Caring for Wildlife

If you are concerned about wildlife you see then please contact us or the RSPCA before approaching the animal as it may be best not to disturb the animal. If the animal is obviously injured then please try to catch it but keep your safety in mind.

Unfortunately not all wildlife is native to this country so sometimes we have to euthanise some species that are bought into us by law. Some wildlife charities can get special certificates that allow them to keep some of the species so we do try our best to get them a home if we can.

Hedgehogs hibernate in the winter but not all the way through, so do not assume they are ill if you see one at night time in the colder months. If they are small (under 600g), have visible ticks and fleas, are out in the day, laying on their side, or wobbly on their legs, or injured then gently pick up in a towel and place in a box to keep it warm and take to your veterinary practice. Do not use straw or leaves as these can be rotten and cause further health problems for the hogs.

If it is going to be some time before being able to get to the vets then offer the hog some food. DO NOT give bread and milk! The hogs are unable to digest this properly and it can cause diarrhoea. Don’t give any other form of dairy, fish or pork either. Meaty cat or dog foods are fine and offer some water.

When leaving the hog at the vets, leave them the information of where you found it so that it can be returned to the area when it is better.

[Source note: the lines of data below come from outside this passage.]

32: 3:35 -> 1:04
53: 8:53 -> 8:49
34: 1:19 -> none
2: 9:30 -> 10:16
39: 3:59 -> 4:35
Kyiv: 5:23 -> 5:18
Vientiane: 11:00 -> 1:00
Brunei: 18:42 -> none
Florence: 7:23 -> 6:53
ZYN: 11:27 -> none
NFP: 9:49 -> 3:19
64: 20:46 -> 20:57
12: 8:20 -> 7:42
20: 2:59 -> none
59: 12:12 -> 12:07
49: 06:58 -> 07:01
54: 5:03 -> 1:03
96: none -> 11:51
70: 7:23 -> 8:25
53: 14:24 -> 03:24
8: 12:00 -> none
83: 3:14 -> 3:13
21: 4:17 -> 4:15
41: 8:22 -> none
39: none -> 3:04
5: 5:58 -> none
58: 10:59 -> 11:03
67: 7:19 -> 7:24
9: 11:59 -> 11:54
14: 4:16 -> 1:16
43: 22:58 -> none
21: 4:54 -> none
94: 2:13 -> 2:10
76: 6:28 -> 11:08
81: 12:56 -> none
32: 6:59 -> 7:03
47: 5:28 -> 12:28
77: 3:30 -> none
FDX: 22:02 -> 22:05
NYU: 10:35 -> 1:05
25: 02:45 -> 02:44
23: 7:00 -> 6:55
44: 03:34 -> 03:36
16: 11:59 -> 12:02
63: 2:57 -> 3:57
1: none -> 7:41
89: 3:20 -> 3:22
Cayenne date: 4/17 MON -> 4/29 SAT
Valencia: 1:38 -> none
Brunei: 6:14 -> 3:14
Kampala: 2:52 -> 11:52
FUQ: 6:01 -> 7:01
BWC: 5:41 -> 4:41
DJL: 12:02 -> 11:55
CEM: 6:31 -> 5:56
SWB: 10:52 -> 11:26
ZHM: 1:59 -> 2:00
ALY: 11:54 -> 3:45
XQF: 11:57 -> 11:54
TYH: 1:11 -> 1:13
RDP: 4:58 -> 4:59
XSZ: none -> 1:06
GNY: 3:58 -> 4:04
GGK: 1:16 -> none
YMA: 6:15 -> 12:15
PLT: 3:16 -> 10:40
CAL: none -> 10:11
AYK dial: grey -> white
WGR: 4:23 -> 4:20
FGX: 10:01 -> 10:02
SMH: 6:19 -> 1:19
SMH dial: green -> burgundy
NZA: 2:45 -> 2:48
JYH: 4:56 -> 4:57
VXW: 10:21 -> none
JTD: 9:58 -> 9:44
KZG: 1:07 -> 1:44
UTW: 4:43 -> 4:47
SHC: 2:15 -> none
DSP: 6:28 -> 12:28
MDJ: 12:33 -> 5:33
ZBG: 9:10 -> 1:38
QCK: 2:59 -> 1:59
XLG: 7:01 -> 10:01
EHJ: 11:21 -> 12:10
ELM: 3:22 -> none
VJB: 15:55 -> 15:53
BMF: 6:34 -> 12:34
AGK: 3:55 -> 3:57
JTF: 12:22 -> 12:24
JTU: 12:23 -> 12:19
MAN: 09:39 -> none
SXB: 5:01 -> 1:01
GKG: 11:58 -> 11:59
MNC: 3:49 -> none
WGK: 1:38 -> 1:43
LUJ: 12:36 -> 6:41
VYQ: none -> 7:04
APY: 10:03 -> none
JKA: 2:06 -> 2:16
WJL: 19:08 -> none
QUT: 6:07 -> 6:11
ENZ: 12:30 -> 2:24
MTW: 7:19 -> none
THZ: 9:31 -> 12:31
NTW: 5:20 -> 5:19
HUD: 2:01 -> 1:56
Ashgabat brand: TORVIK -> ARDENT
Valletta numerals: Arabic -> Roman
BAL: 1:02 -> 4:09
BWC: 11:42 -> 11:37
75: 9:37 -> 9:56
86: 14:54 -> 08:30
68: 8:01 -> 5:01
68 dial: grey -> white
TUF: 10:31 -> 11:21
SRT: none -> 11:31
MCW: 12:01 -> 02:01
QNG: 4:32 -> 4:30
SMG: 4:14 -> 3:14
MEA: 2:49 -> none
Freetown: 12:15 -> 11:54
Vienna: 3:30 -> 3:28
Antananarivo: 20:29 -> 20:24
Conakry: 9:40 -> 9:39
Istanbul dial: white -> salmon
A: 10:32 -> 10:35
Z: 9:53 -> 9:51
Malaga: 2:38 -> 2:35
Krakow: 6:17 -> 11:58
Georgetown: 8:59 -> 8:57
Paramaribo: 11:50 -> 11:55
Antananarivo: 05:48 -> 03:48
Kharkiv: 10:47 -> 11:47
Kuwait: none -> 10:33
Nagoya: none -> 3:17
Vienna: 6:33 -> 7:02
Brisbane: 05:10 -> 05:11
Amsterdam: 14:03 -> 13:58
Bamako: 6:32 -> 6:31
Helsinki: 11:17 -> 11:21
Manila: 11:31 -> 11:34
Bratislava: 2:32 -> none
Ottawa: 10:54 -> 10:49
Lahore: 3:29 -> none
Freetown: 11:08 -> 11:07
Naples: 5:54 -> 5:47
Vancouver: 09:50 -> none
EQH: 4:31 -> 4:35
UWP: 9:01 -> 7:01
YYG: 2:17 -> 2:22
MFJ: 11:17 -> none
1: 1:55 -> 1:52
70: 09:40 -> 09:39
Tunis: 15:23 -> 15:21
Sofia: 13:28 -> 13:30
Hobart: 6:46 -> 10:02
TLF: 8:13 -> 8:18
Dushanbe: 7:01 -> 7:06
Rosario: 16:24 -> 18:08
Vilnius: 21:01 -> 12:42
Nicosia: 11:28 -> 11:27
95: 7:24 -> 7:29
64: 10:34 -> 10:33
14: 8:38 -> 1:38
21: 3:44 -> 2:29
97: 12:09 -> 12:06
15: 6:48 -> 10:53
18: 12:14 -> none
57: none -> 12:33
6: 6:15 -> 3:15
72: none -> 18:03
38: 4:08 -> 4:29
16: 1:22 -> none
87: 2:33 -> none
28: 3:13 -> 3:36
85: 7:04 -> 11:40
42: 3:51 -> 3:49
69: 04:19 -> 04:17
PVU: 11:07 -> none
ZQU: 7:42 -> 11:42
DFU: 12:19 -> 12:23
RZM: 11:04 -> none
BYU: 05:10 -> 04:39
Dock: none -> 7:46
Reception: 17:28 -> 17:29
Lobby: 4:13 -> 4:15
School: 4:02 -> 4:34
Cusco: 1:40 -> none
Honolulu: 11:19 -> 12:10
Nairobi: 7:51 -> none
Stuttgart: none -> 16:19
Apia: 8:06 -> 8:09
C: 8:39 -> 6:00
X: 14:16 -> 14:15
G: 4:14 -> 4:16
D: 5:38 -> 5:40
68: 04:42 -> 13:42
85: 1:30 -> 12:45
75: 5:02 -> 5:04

If a bat is found, leave it where it is if possible until you have spoken to a veterinary practice to get the number for the nearest bat rescue. Obviously if it is in danger then pick it up in a net or a towel and were gloves (as they can carry diseases such as rabies and can BITE), and place it in a box. They need to be handled very carefully as not to damage the wings. They are very good escape artists so only put tiny air holes in the box. They are protected by very stringent wildlife laws so shouldn’t be moved unless necessary. Tell the rescue centre where you found it if you need to move it so it can be released in the same area when better.

If you find a wild bird that has been in the same place on the ground all day then wrap it in a towel and take it to your veterinary practice as it is probably ill. If it is injured take it to the vets straight away. If it is a baby then watch to see if the parents are feeding it. If they are try to place it up high away from predators. If there is no sign of the parents or if there are cats in the area then wrap it in a towel and take it to the vets quickly as they need to feed regularly.

If you find a baby seagull, leave it alone as the parents will feed it, unless it is in the road, move it onto the pavement or up high so the parents can still see it. If it is injured take it to the vets.

Owls and birds of prey again should be taken to the vets if injured but wear thick gloves and use a towel and be very careful as they can cause a lot of damage with their beaks and claws. If young are found but appear healthy leave them alone. The parents will not come down to feed them if people are present.

If you find an oiled or injured seabird, approach them slowly as they scare easily and will return to the water if they feel threatened. Place in a box on paper when captured and keep warm. Wear gloves and use a towel if possible. DO NOT attempt to wash them, get them to the nearest veterinary practice as soon as possible.

Although we don’t see many in our area, they do occasionally turn up on our beaches. Call your veterinary practice to get the number of the local marine rescue team. DO NOT approach it unless you have been advised to as they do BITE!